Kebakaran melanda permukiman padat di kawasan Batu Ceper, Kecamatan Gambir, Jakarta Pusat, pada Senin (31/8/2026). Peristiwa ini menghanguskan 114 rumah dan menyebabkan dua petugas pemadam kebakaran (damkar) dilarikan ke rumah sakit karena terpapar asap tebal. Beruntung, tidak ada korban jiwa dari warga dalam kejadian tersebut.
Kebakaran terjadi di Gang 7, Gang 8, dan Gang 9 Batu Ceper, dengan Gang 8 dan Gang 9 mengalami kerusakan paling parah. Sebanyak 29 unit mobil damkar dan 135 personel dikerahkan untuk menjinakkan api. Polisi juga menerjunkan sekitar 100 personel untuk membantu proses penanganan. Api cepat merambat karena kondisi permukiman yang sangat padat, sementara sumber air berada cukup jauh dari lokasi, memaksa petugas menggelar selang dalam jarak panjang.
Kepala Suku Dinas Penanggulangan Kebakaran dan Penyelamatan (Gulkarmat) Jakarta Pusat, Syarifudin, menjelaskan bahwa dua petugasnya terdampak asap saat berjibaku memadamkan api. “Untuk sementara korban (jiwa) tidak ada, cuma anggota kita saja yang mungkin asap cukup tebal, mereka fight, kelelahan.
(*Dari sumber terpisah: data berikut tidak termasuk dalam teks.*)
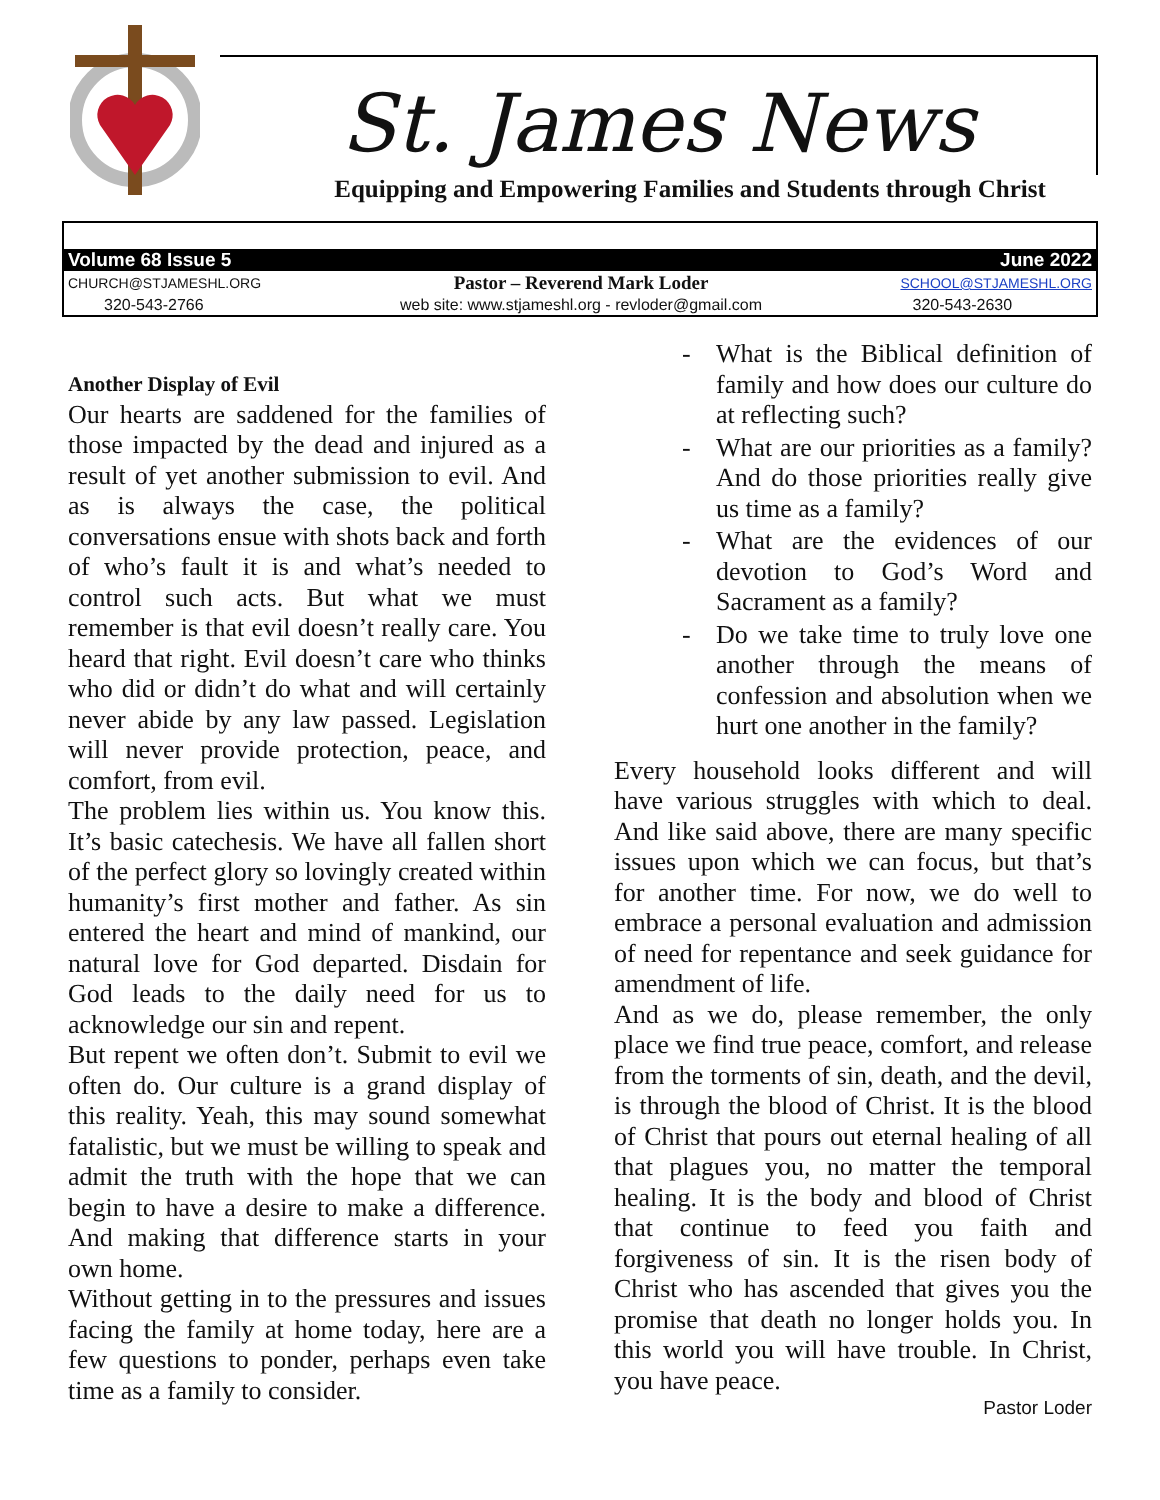St. James News
Equipping and Empowering Families and Students through Christ
| Volume 68 Issue 5 | | June 2022 |
| CHURCH@STJAMESHL.ORG | Pastor – Reverend Mark Loder | SCHOOL@STJAMESHL.ORG |
| 320-543-2766 | web site: www.stjameshl.org - revloder@gmail.com | 320-543-2630 |
Another Display of Evil
Our hearts are saddened for the families of those impacted by the dead and injured as a result of yet another submission to evil. And as is always the case, the political conversations ensue with shots back and forth of who’s fault it is and what’s needed to control such acts. But what we must remember is that evil doesn’t really care. You heard that right. Evil doesn’t care who thinks who did or didn’t do what and will certainly never abide by any law passed. Legislation will never provide protection, peace, and comfort, from evil.
The problem lies within us. You know this. It’s basic catechesis. We have all fallen short of the perfect glory so lovingly created within humanity’s first mother and father. As sin entered the heart and mind of mankind, our natural love for God departed. Disdain for God leads to the daily need for us to acknowledge our sin and repent.
But repent we often don’t. Submit to evil we often do. Our culture is a grand display of this reality. Yeah, this may sound somewhat fatalistic, but we must be willing to speak and admit the truth with the hope that we can begin to have a desire to make a difference. And making that difference starts in your own home.
Without getting in to the pressures and issues facing the family at home today, here are a few questions to ponder, perhaps even take time as a family to consider.
- What is the Biblical definition of family and how does our culture do at reflecting such?
- What are our priorities as a family? And do those priorities really give us time as a family?
- What are the evidences of our devotion to God’s Word and Sacrament as a family?
- Do we take time to truly love one another through the means of confession and absolution when we hurt one another in the family?
Every household looks different and will have various struggles with which to deal. And like said above, there are many specific issues upon which we can focus, but that’s for another time. For now, we do well to embrace a personal evaluation and admission of need for repentance and seek guidance for amendment of life.
And as we do, please remember, the only place we find true peace, comfort, and release from the torments of sin, death, and the devil, is through the blood of Christ. It is the blood of Christ that pours out eternal healing of all that plagues you, no matter the temporal healing. It is the body and blood of Christ that continue to feed you faith and forgiveness of sin. It is the risen body of Christ who has ascended that gives you the promise that death no longer holds you. In this world you will have trouble. In Christ, you have peace.
Pastor Loder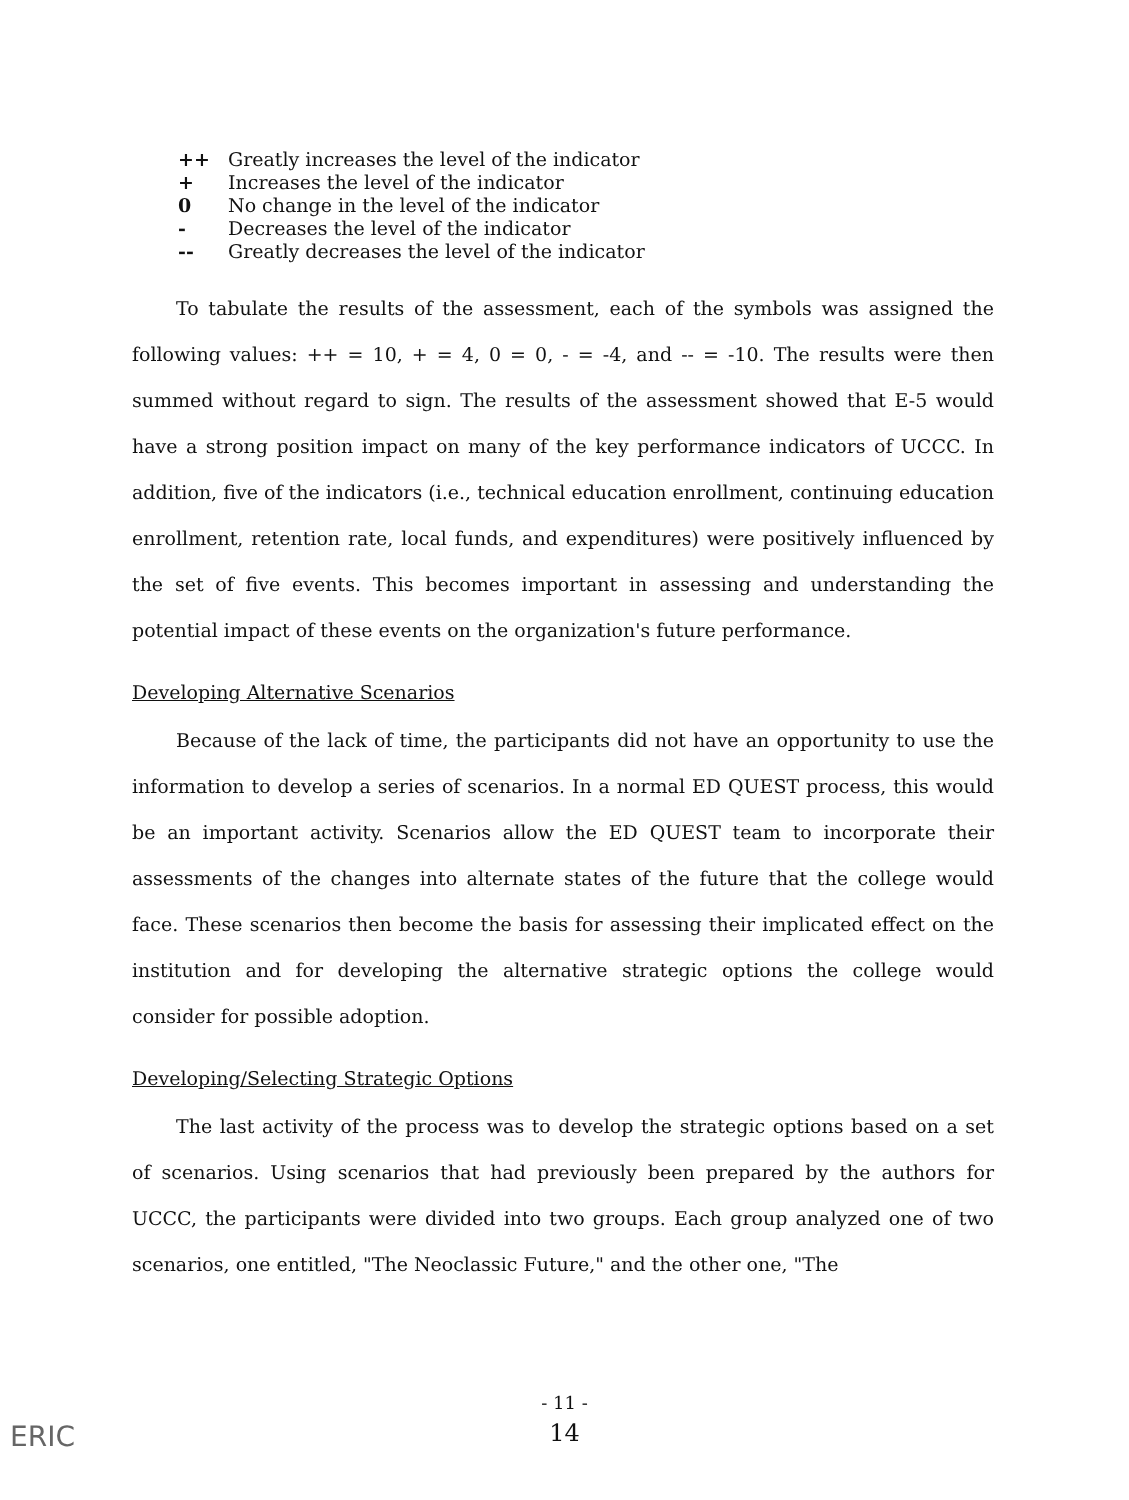++ Greatly increases the level of the indicator
+ Increases the level of the indicator
0 No change in the level of the indicator
- Decreases the level of the indicator
-- Greatly decreases the level of the indicator
To tabulate the results of the assessment, each of the symbols was assigned the following values: ++ = 10, + = 4, 0 = 0, - = -4, and -- = -10. The results were then summed without regard to sign. The results of the assessment showed that E-5 would have a strong position impact on many of the key performance indicators of UCCC. In addition, five of the indicators (i.e., technical education enrollment, continuing education enrollment, retention rate, local funds, and expenditures) were positively influenced by the set of five events. This becomes important in assessing and understanding the potential impact of these events on the organization's future performance.
Developing Alternative Scenarios
Because of the lack of time, the participants did not have an opportunity to use the information to develop a series of scenarios. In a normal ED QUEST process, this would be an important activity. Scenarios allow the ED QUEST team to incorporate their assessments of the changes into alternate states of the future that the college would face. These scenarios then become the basis for assessing their implicated effect on the institution and for developing the alternative strategic options the college would consider for possible adoption.
Developing/Selecting Strategic Options
The last activity of the process was to develop the strategic options based on a set of scenarios. Using scenarios that had previously been prepared by the authors for UCCC, the participants were divided into two groups. Each group analyzed one of two scenarios, one entitled, "The Neoclassic Future," and the other one, "The
- 11 -
14
ERIC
Akibatnya satu dibawa ke rumah sakit, satu Alhamdulillah sudah aman,” kata Syarifudin di lokasi. Ia menambahkan bahwa kebakaran telah berhasil dilokalisir dan petugas kini fokus pada pendinginan serta penuntasan.
Syarifudin juga mengungkapkan kendala yang dihadapi di lapangan. “Pertama kendalanya rumah padat hunian ya, cepat sekali perambatan. Kedua, sumber airnya jauh, jadi kita harus gelar selang cukup jauh juga,” ujarnya. Meski demikian, proses pemadaman berjalan relatif cepat berkat koordinasi antarinstansi.
Sementara itu, Wakapolres Metro Jakarta Pusat AKBP Mirzal Maulana memastikan tidak ada korban jiwa dari masyarakat hingga penanganan berlangsung. “Alhamdulillah untuk korban jiwa dari masyarakat sampai hari ini belum ada,” kata Mirzal. Ia menyebut penyebab kebakaran masih didalami, mengingat api menyebar sangat cepat dan angin bertiup kencang. “Tapi masih didalami ya masalah penyebab kebakaran karena api itu sangat cepat dan angin juga kencang sekali. Saat ini tim identifikasi forensik sudah standby untuk melakukan penyisiran apabila nanti pendinginan sudah dilakukan,” jelasnya.
Berdasarkan pendataan sementara dari pihak Kecamatan, kebakaran ini berdampak pada 310 kepala keluarga (KK) atau 880 jiwa. Syarifudin menegaskan bahwa data tersebut masih bersifat sementara dan dapat berubah setelah proses verifikasi lebih lanjut. Kondisi permukiman yang sangat padat menjadi faktor utama meluasnya dampak kebakaran.
Hingga berita ini diturunkan, petugas masih melakukan pendinginan di lokasi untuk mencegah api muncul kembali. Tim identifikasi forensik akan segera melakukan penyisiran untuk mengungkap penyebab pasti kebakaran setelah proses pendinginan selesai. Warga yang terdampak diharapkan mendapatkan penanganan lebih lanjut dari pemerintah setempat.